- EXCERPTED TEXT

Mauritius was my first stop on my African adventure. A tropical and idyllic island, filled with culture, food and scenic views, a great way to ease in to backpack traveling again.
Arriving at the international airport, I had issues with Mauritian immigration immediately. I had booked my tickets following through Madagascar and to continue to Durban in South Africa. I didn’t book a return flight from the African continent. I left it open as I didn’t know from where or when I would return to Australia, or possibly stop over somewhere else.
This is something Mauritian immigration could not understand. They were afraid that I would not be allowed in to South Africa and be returned the way I came, to Mauritius. I couldn’t quite follow that train of thought, but patiently handed out my documents of proof, being an Australian permanent resident with a German passport. Eventually, they stamped my visa. Their faces? Priceless.
So much for a relaxed start on a chilled island state. Thankfully,this was the only hassle I with authorities here. In a lot of ways, it seemed that the colonial past is still around.
I jumped in a taxi to get to nearby Mahebourg, nestled in the south eastern corner of the island. It became very obvious straight away, that this town is not on the highlight list of the rich and famous. Even better for me, a good opportunity to meet the real culture. I booked a room at ‘Bamboo backpackers ‘, a family run hotel, friendly and clean. I asked to borrow the bike for a wee ride around the area. That’s what it said on the hotels web page, so might as well use it. Judging by the surprising faces, not many guests did.
I cycled down to the waterfront with an amazing view over the mountains behind the bay. The more obvious peak was called ‘Lion Mountain’. Some large and impressive fig trees lined the foreshore as well.
I cycled on towards Blue Bay,which was lined with tourist resorts. All sorts of water sports via boat were on offer, customized for the rich and usual tourists. Not my cuppa tea.

- WORK ITEM
Summarize the Mauritius travel account in two sentences. The records have no connection to the Mauritius travel account.

- INFORMATION SHOWN
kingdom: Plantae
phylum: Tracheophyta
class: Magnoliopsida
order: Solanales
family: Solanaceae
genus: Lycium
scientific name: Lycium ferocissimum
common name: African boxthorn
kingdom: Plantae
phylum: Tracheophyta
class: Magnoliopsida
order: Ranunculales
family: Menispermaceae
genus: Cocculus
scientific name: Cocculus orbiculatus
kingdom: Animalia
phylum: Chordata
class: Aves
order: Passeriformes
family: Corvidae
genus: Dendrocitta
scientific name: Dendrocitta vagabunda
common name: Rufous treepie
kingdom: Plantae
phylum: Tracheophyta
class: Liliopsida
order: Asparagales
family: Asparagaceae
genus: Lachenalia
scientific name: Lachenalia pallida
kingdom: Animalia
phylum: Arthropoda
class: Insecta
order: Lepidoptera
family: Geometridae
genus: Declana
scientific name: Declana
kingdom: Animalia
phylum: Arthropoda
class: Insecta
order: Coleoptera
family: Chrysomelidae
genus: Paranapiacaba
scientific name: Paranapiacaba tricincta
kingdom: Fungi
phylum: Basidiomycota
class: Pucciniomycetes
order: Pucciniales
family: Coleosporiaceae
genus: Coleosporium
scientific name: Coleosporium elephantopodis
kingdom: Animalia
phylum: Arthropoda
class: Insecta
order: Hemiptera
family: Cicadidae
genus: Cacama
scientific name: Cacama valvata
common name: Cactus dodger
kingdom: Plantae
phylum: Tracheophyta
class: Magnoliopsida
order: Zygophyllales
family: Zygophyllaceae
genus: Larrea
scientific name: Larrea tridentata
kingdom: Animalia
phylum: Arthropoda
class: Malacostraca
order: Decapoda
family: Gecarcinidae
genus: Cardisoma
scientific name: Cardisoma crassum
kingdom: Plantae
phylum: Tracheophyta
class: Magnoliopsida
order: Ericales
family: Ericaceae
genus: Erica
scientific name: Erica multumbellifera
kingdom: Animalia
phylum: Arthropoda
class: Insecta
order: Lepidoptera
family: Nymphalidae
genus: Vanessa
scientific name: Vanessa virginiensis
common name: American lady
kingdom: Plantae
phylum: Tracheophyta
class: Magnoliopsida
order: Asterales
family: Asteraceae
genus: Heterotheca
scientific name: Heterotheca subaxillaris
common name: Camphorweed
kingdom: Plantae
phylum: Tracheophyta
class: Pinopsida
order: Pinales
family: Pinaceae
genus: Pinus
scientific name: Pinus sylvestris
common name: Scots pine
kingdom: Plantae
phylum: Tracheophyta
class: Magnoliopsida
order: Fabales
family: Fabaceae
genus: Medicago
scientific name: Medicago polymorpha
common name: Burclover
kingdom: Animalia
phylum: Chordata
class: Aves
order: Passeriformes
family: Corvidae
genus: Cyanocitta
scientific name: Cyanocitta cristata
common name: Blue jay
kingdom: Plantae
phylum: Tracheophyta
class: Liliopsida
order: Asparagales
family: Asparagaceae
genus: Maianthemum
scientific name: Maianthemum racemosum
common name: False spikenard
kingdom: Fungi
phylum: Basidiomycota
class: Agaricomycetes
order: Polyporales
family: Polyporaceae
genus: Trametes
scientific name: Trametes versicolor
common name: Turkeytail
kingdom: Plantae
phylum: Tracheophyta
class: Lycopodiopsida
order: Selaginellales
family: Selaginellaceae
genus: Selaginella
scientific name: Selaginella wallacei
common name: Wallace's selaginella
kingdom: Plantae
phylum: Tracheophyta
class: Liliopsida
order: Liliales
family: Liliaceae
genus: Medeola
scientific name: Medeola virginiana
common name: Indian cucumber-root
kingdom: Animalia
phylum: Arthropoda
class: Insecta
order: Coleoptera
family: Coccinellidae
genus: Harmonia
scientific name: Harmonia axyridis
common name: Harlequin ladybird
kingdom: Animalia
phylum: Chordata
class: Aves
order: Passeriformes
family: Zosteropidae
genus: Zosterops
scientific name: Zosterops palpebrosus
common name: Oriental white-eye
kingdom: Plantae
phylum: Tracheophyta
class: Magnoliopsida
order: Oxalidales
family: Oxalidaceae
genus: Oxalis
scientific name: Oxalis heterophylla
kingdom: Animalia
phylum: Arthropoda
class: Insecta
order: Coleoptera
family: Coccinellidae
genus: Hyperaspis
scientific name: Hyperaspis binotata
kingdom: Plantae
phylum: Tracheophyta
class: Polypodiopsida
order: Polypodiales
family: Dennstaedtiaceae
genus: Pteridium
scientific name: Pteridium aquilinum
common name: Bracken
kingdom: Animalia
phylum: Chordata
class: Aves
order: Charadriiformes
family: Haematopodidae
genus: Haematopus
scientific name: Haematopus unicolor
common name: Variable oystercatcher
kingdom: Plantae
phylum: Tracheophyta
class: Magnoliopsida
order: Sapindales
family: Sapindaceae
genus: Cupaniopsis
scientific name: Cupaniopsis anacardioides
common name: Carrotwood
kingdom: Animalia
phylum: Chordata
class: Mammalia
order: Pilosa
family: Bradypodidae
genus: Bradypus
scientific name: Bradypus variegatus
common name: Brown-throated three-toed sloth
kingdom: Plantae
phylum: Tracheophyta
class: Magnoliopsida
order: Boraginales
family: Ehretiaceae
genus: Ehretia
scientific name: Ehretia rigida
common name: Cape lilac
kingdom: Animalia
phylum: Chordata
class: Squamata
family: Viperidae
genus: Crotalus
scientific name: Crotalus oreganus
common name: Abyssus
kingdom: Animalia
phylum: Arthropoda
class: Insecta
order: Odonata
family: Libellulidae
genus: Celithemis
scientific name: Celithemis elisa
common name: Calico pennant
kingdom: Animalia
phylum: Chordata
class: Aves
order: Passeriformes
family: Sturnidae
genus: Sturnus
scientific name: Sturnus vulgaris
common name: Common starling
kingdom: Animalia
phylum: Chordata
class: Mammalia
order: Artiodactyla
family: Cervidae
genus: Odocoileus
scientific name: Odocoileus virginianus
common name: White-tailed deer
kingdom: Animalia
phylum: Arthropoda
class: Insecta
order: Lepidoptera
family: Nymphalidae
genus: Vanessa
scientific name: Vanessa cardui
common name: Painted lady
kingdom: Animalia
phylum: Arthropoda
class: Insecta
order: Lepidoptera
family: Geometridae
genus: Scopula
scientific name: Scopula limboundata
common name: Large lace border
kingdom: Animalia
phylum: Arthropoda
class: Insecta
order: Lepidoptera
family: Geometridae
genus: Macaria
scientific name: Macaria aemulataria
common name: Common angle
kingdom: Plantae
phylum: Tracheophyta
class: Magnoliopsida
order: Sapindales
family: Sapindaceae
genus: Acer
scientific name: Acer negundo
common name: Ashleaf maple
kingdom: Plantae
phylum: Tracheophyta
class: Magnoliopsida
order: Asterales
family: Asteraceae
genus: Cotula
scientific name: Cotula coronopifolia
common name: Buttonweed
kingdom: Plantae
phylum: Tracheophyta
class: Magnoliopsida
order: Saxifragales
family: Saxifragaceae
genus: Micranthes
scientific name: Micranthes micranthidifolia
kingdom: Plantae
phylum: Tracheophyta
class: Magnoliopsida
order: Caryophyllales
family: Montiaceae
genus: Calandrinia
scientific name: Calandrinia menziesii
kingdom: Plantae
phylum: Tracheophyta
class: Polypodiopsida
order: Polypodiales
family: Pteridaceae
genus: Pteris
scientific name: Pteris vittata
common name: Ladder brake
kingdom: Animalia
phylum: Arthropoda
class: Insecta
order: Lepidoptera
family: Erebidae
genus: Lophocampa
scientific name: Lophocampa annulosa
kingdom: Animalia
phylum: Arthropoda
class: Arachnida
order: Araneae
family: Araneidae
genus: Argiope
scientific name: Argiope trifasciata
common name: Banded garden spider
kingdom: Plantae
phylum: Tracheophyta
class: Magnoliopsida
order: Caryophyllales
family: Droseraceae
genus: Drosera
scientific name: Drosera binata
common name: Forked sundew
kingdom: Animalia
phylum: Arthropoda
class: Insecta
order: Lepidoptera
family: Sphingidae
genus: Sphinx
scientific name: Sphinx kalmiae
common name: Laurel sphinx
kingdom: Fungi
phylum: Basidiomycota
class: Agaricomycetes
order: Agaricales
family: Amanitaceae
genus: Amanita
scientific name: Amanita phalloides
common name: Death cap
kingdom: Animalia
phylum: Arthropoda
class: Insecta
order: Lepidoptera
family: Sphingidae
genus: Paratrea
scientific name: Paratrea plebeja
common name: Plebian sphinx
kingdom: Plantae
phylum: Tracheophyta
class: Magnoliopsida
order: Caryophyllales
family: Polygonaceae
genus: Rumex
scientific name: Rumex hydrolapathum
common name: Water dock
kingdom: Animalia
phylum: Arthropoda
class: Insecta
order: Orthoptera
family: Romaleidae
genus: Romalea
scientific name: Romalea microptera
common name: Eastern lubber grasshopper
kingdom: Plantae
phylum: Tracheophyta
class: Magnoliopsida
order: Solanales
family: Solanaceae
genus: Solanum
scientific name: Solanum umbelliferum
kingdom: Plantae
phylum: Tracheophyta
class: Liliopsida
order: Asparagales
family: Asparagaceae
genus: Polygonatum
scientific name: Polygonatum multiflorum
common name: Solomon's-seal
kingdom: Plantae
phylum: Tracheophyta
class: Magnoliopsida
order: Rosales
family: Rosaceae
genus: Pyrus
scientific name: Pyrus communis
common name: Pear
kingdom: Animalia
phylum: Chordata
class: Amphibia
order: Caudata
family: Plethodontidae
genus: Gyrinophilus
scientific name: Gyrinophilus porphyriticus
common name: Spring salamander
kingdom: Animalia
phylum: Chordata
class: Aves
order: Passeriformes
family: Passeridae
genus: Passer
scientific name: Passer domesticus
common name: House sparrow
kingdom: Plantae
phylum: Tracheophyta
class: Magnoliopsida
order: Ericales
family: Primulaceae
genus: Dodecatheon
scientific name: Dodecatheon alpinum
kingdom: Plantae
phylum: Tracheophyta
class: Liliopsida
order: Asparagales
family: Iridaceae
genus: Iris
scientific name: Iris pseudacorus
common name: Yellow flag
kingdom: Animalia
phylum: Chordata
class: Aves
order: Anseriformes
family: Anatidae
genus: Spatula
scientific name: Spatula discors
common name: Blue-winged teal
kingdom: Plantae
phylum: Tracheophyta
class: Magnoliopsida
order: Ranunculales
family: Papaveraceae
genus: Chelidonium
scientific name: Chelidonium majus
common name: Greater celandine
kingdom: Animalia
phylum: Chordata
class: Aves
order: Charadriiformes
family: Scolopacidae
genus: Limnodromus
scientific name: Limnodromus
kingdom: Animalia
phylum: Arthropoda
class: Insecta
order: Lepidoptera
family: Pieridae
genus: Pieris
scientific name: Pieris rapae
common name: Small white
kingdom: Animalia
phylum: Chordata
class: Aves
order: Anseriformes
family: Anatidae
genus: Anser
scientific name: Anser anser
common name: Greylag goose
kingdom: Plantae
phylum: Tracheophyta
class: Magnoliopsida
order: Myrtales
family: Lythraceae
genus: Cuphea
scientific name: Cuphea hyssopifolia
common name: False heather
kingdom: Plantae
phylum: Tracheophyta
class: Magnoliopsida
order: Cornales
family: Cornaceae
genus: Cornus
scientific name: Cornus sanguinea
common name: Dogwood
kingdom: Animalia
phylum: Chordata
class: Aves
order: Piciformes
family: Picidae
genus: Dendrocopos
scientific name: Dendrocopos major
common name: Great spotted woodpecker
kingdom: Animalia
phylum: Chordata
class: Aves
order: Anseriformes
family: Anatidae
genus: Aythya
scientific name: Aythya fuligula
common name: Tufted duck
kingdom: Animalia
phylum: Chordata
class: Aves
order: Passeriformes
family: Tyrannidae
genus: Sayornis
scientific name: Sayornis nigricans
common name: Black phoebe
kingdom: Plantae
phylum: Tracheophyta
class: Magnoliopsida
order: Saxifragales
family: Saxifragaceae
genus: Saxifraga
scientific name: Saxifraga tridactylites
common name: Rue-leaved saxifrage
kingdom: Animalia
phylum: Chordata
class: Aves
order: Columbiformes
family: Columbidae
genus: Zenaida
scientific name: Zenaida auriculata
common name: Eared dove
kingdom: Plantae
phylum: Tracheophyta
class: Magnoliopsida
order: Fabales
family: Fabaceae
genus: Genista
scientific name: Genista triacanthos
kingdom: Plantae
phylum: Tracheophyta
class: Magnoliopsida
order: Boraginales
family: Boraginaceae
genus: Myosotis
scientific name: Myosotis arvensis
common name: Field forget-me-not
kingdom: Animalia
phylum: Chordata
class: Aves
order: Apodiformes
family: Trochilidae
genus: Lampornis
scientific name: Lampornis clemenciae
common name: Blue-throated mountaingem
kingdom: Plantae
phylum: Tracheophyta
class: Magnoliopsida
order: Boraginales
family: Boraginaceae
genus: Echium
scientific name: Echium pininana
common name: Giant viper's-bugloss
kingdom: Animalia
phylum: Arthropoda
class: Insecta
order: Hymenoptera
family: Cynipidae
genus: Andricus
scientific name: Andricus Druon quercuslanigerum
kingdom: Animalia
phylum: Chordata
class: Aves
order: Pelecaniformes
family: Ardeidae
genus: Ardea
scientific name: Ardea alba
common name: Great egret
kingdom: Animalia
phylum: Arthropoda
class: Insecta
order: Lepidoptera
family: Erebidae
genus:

- WRITTEN ANSWER
On arriving in Mauritius, the first stop of an African trip, the writer was questioned by immigration for having no return flight from the African continent, but got a visa stamp after showing documents. The writer then stayed at a family-run hotel in Mahebourg and borrowed its bike to ride to the waterfront, with its view of the mountains behind the bay, and on to resort-lined Blue Bay.